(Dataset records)

****************

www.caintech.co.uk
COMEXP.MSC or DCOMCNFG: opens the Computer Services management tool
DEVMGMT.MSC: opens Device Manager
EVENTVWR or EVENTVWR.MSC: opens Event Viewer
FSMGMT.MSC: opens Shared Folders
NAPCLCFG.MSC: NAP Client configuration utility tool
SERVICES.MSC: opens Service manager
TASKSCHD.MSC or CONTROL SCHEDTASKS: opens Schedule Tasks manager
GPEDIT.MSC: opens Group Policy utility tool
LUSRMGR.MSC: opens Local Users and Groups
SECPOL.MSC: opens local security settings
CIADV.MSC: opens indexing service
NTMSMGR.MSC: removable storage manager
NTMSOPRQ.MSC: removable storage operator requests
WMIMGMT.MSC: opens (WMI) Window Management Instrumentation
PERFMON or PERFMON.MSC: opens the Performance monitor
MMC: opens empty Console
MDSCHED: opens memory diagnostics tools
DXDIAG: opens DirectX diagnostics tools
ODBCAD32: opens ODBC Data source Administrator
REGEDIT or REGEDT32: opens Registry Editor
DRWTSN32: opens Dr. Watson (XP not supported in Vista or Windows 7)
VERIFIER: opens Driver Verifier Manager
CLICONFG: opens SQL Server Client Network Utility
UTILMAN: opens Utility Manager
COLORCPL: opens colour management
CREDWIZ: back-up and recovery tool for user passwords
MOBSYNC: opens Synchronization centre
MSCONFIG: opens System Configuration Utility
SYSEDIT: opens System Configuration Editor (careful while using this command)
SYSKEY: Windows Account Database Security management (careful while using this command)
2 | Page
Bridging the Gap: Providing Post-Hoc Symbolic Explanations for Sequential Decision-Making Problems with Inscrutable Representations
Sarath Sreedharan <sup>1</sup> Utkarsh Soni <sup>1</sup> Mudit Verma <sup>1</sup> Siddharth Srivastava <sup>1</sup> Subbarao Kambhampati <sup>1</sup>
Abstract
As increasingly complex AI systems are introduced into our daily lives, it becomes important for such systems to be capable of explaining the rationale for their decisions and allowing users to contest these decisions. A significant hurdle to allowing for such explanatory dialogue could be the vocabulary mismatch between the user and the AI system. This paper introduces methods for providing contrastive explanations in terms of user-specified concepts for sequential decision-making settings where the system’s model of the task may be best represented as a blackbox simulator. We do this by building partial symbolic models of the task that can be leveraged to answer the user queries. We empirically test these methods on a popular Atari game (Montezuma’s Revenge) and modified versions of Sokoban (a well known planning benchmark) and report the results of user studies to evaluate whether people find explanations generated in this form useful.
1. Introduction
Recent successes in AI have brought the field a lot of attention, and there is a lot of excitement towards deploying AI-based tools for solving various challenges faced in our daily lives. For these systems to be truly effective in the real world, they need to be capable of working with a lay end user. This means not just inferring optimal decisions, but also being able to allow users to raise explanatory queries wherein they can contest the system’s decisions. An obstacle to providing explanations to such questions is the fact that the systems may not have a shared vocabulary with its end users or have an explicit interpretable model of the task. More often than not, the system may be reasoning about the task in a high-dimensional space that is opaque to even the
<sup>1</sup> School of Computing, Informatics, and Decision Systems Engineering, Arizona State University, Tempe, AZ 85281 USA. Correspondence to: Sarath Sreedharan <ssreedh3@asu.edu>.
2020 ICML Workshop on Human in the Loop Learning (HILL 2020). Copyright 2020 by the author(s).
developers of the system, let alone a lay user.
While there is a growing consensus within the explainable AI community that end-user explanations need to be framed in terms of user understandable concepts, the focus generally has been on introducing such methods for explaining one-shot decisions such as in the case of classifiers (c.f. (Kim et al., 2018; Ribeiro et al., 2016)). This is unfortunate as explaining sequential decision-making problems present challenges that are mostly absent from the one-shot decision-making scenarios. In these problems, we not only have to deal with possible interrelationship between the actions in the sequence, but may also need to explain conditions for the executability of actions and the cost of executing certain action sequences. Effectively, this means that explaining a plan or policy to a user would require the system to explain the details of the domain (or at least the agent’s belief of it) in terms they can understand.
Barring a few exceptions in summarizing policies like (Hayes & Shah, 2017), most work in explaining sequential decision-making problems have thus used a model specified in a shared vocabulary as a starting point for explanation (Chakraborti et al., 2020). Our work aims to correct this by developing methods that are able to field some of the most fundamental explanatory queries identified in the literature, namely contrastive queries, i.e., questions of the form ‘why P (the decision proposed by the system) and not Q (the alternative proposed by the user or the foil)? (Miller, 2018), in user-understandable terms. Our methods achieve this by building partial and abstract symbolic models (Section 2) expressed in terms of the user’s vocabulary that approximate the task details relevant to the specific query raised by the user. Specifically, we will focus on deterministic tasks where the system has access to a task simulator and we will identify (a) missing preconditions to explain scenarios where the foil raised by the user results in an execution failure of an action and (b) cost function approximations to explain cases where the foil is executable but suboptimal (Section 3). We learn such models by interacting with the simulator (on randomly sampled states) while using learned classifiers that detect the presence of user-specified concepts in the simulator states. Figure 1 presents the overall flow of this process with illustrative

****************

**Exercise requirements**
If a line in the entries above contains "Sarath", report it.

**Result**
Sarath Sreedharan <sup>1</sup> Utkarsh Soni <sup>1</sup> Mudit Verma <sup>1</sup> Siddharth Srivastava <sup>1</sup> Subbarao Kambhampati <sup>1</sup>
<sup>1</sup> School of Computing, Informatics, and Decision Systems Engineering, Arizona State University, Tempe, AZ 85281 USA. Correspondence to: Sarath Sreedharan <ssreedh3@asu.edu>.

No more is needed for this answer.